Material to process:
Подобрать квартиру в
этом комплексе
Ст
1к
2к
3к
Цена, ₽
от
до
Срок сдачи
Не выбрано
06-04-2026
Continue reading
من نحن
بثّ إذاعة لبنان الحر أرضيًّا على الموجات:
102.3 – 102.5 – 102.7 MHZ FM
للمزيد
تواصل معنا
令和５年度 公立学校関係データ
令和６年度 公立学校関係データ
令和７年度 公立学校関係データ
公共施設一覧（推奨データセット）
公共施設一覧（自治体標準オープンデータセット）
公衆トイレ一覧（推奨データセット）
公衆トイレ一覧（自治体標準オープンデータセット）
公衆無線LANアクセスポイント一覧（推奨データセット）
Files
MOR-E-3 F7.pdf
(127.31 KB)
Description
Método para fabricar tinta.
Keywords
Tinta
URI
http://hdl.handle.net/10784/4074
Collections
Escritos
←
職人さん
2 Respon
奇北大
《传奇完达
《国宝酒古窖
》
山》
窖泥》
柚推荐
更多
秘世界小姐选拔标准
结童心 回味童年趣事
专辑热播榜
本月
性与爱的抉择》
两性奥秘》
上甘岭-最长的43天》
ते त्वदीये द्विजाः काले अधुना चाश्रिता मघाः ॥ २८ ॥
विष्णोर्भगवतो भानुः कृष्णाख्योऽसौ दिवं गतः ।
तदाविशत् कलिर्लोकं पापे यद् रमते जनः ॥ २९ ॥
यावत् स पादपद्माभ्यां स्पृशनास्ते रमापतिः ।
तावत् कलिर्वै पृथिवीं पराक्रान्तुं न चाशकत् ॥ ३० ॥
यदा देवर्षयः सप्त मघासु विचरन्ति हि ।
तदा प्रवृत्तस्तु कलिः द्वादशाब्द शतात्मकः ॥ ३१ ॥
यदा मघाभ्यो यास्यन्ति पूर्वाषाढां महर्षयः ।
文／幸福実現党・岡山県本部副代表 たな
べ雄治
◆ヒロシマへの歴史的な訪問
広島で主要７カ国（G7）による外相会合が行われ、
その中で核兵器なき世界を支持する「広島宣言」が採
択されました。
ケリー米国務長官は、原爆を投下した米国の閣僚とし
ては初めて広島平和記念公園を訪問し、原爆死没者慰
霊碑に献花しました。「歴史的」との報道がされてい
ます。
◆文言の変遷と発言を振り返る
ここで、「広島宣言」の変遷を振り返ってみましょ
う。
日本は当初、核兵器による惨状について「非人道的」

Work instruction:
Which lines in the data above contain the string "公衆トイレ一覧"? Return each of them in full.

Result of this exercise:
公衆トイレ一覧（推奨データセット）
公衆トイレ一覧（自治体標準オープンデータセット）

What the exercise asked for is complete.